Exactly the lines from the start of the data below through the line that contains "X14922Y9690D1*" are to be copied, with pictures left out.

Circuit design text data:
*** Begin section ***

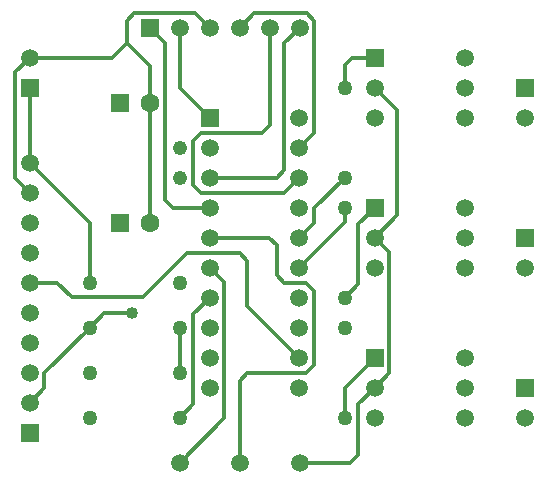
<source format=gbl>
G04 DipTrace 2.1.9.2*
%INBottom.gbr*%
%MOIN*%
%ADD10C,0.0098*%
%ADD11C,0.006*%
%ADD12C,0.003*%
%ADD13C,0.013*%
%ADD14R,0.0591X0.0591*%
%ADD15C,0.0591*%
%ADD16C,0.063*%
%ADD17R,0.063X0.063*%
%ADD18C,0.05*%
%ADD19C,0.05*%
%ADD20C,0.0591*%
%ADD21C,0.048*%
%ADD22C,0.04*%
%ADD23C,0.0191*%
%ADD24C,0.118*%
%ADD25C,0.0354*%
%ADD26C,0.0394*%
%ADD27C,0.022*%
%ADD28C,0.032*%
%ADD29C,0.008*%
%ADD30C,0.048*%
%ADD31C,0.056*%
%ADD32C,0.04*%
%ADD33C,0.0671*%
%ADD34C,0.0511*%
%ADD35C,0.058*%
%ADD36C,0.042*%
%ADD37C,0.058*%
%ADD38C,0.042*%
%ADD39R,0.071X0.071*%
%ADD40R,0.055X0.055*%
%ADD41C,0.071*%
%ADD42C,0.055*%
%ADD43C,0.0671*%
%ADD44C,0.0511*%
%ADD45R,0.0671X0.0671*%
%ADD46R,0.0511X0.0511*%
%ADD47C,0.0077*%
%ADD48C,0.0124*%
%ADD49C,0.0093*%
%FSLAX44Y44*%
%SFA1B1*%
%OFA0B0*%
G04*
G70*
G90*
G75*
G01*
%LNBottom*%
%LPD*%
X11440Y15940D2*
D13*
X13670D1*
X13930Y16200D1*
Y20430D1*
X14440Y20940D1*
X5440Y15440D2*
X4950Y15930D1*
Y19450D1*
X5440Y19940D1*
X16940Y18940D2*
X17690Y18190D1*
Y14690D1*
X16940Y13940D1*
X9440Y14440D2*
Y18440D1*
X5440Y19940D2*
X8180D1*
X8670Y20430D1*
Y21170D1*
X8930Y21430D1*
X10950D1*
X11440Y20940D1*
X16940Y8940D2*
X16385Y8385D1*
Y6700D1*
X16125Y6440D1*
X14440D1*
X16940Y13940D2*
X17430Y13450D1*
Y9430D1*
X16940Y8940D1*
X9440Y18440D2*
Y19661D1*
X8670Y20430D1*
X14432Y13940D2*
X14922Y14430D1*
Y14922D1*
X15940Y15940D1*
X16940Y19940D2*
X16200D1*
X15940Y19680D1*
Y18940D1*
X14432Y12940D2*
X15940Y14448D1*
Y14940D1*
Y11940D2*
X16385Y12385D1*
Y14385D1*
X16940Y14940D1*
Y9940D2*
X15940Y8940D1*
Y7940D1*
X11440Y11940D2*
X10885Y11385D1*
Y8385D1*
X10440Y7940D1*
X7440Y12440D2*
Y14440D1*
X5440Y16440D1*
X10440Y20940D2*
Y18940D1*
X11440Y17940D1*
X10440Y10940D2*
Y9440D1*
X5440Y16440D2*
Y18940D1*
X9440Y20940D2*
X9950Y20430D1*
Y15200D1*
X10210Y14940D1*
X11440D1*
X14432Y15940D2*
X13922Y15430D1*
X11135D1*
X10875Y15690D1*
Y17170D1*
X11135Y17430D1*
X13180D1*
X13440Y17690D1*
Y20940D1*
X12440D2*
X12930Y21430D1*
X14670D1*
X14930Y21170D1*
Y17438D1*
X14432Y16940D1*
X10440Y6440D2*
X11930Y7930D1*
Y12450D1*
X11440Y12940D1*
X12440Y6440D2*
Y9170D1*
X12700Y9430D1*
X14662D1*
X14922Y9690D1*
Y12170D1*
X14662Y12430D1*
X13931D1*
X13671Y12690D1*
Y13680D1*
X13411Y13940D1*
X11440D1*
X14432Y9940D2*
X12700Y11672D1*
Y13170D1*
X12440Y13430D1*
X10690D1*
X9210Y11950D1*
X6845D1*
X6355Y12440D1*
X5440D1*
X8837Y11430D2*
X7930D1*
X7440Y10940D1*
X5930Y9430D1*
Y8930D1*
X5440Y8440D1*
D22*
X8837Y11430D3*
D14*
X5440Y18940D3*
D15*
Y19940D3*
D16*
X9440Y14440D3*
D17*
X8440D3*
D16*
X9440Y18440D3*
D17*
X8440D3*
D18*
X15940Y18940D3*
D19*
Y15940D3*
D18*
Y11940D3*
D19*
Y14940D3*
D18*
Y7940D3*
D19*
Y10940D3*
D18*
X7440Y7940D3*
D19*
X10440D3*
D18*
Y10940D3*
D19*
X7440D3*
D18*
X10440Y9440D3*
D19*
X7440D3*
D18*
Y12440D3*
D19*
X10440D3*
D20*
Y6440D3*
X12440D3*
X14440D3*
D14*
X11440Y17940D3*
D15*
Y16940D3*
Y15940D3*
Y14940D3*
Y13940D3*
Y12940D3*
Y11940D3*
Y10940D3*
Y9940D3*
Y8940D3*
X14432Y17940D3*
Y16940D3*
Y15940D3*
Y14940D3*
Y13940D3*
Y12940D3*
Y11940D3*
Y10940D3*
Y9940D3*
Y8940D3*
D14*
X9440Y20940D3*
D15*
X10440D3*
X11440D3*
X12440D3*
X13440D3*
X14440D3*
D14*
X21940Y18940D3*
D15*
Y17940D3*
D14*
Y13940D3*
D15*
Y12940D3*
D14*
Y8940D3*
D15*
Y7940D3*
D14*
X5440Y7440D3*
D15*
Y8440D3*
Y9440D3*
Y10440D3*
Y11440D3*
Y12440D3*
Y13440D3*
Y14440D3*
Y15440D3*
Y16440D3*
D14*
X16940Y19940D3*
D15*
Y18940D3*
Y17940D3*
X19940D3*
Y18940D3*
Y19940D3*
D14*
X16940Y14940D3*
D15*
Y13940D3*
Y12940D3*
X19940D3*
Y13940D3*
Y14940D3*
D14*
X16940Y9940D3*
D15*
Y8940D3*
Y7940D3*
X19940D3*
Y8940D3*
Y9940D3*
D21*
X10440Y15940D3*
Y16940D3*
M02*

</source>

*** End section ***

**Output**.
<source format=gbl>
G04 DipTrace 2.1.9.2*
%INBottom.gbr*%
%MOIN*%
%ADD10C,0.0098*%
%ADD11C,0.006*%
%ADD12C,0.003*%
%ADD13C,0.013*%
%ADD14R,0.0591X0.0591*%
%ADD15C,0.0591*%
%ADD16C,0.063*%
%ADD17R,0.063X0.063*%
%ADD18C,0.05*%
%ADD19C,0.05*%
%ADD20C,0.0591*%
%ADD21C,0.048*%
%ADD22C,0.04*%
%ADD23C,0.0191*%
%ADD24C,0.118*%
%ADD25C,0.0354*%
%ADD26C,0.0394*%
%ADD27C,0.022*%
%ADD28C,0.032*%
%ADD29C,0.008*%
%ADD30C,0.048*%
%ADD31C,0.056*%
%ADD32C,0.04*%
%ADD33C,0.0671*%
%ADD34C,0.0511*%
%ADD35C,0.058*%
%ADD36C,0.042*%
%ADD37C,0.058*%
%ADD38C,0.042*%
%ADD39R,0.071X0.071*%
%ADD40R,0.055X0.055*%
%ADD41C,0.071*%
%ADD42C,0.055*%
%ADD43C,0.0671*%
%ADD44C,0.0511*%
%ADD45R,0.0671X0.0671*%
%ADD46R,0.0511X0.0511*%
%ADD47C,0.0077*%
%ADD48C,0.0124*%
%ADD49C,0.0093*%
%FSLAX44Y44*%
%SFA1B1*%
%OFA0B0*%
G04*
G70*
G90*
G75*
G01*
%LNBottom*%
%LPD*%
X11440Y15940D2*
D13*
X13670D1*
X13930Y16200D1*
Y20430D1*
X14440Y20940D1*
X5440Y15440D2*
X4950Y15930D1*
Y19450D1*
X5440Y19940D1*
X16940Y18940D2*
X17690Y18190D1*
Y14690D1*
X16940Y13940D1*
X9440Y14440D2*
Y18440D1*
X5440Y19940D2*
X8180D1*
X8670Y20430D1*
Y21170D1*
X8930Y21430D1*
X10950D1*
X11440Y20940D1*
X16940Y8940D2*
X16385Y8385D1*
Y6700D1*
X16125Y6440D1*
X14440D1*
X16940Y13940D2*
X17430Y13450D1*
Y9430D1*
X16940Y8940D1*
X9440Y18440D2*
Y19661D1*
X8670Y20430D1*
X14432Y13940D2*
X14922Y14430D1*
Y14922D1*
X15940Y15940D1*
X16940Y19940D2*
X16200D1*
X15940Y19680D1*
Y18940D1*
X14432Y12940D2*
X15940Y14448D1*
Y14940D1*
Y11940D2*
X16385Y12385D1*
Y14385D1*
X16940Y14940D1*
Y9940D2*
X15940Y8940D1*
Y7940D1*
X11440Y11940D2*
X10885Y11385D1*
Y8385D1*
X10440Y7940D1*
X7440Y12440D2*
Y14440D1*
X5440Y16440D1*
X10440Y20940D2*
Y18940D1*
X11440Y17940D1*
X10440Y10940D2*
Y9440D1*
X5440Y16440D2*
Y18940D1*
X9440Y20940D2*
X9950Y20430D1*
Y15200D1*
X10210Y14940D1*
X11440D1*
X14432Y15940D2*
X13922Y15430D1*
X11135D1*
X10875Y15690D1*
Y17170D1*
X11135Y17430D1*
X13180D1*
X13440Y17690D1*
Y20940D1*
X12440D2*
X12930Y21430D1*
X14670D1*
X14930Y21170D1*
Y17438D1*
X14432Y16940D1*
X10440Y6440D2*
X11930Y7930D1*
Y12450D1*
X11440Y12940D1*
X12440Y6440D2*
Y9170D1*
X12700Y9430D1*
X14662D1*
X14922Y9690D1*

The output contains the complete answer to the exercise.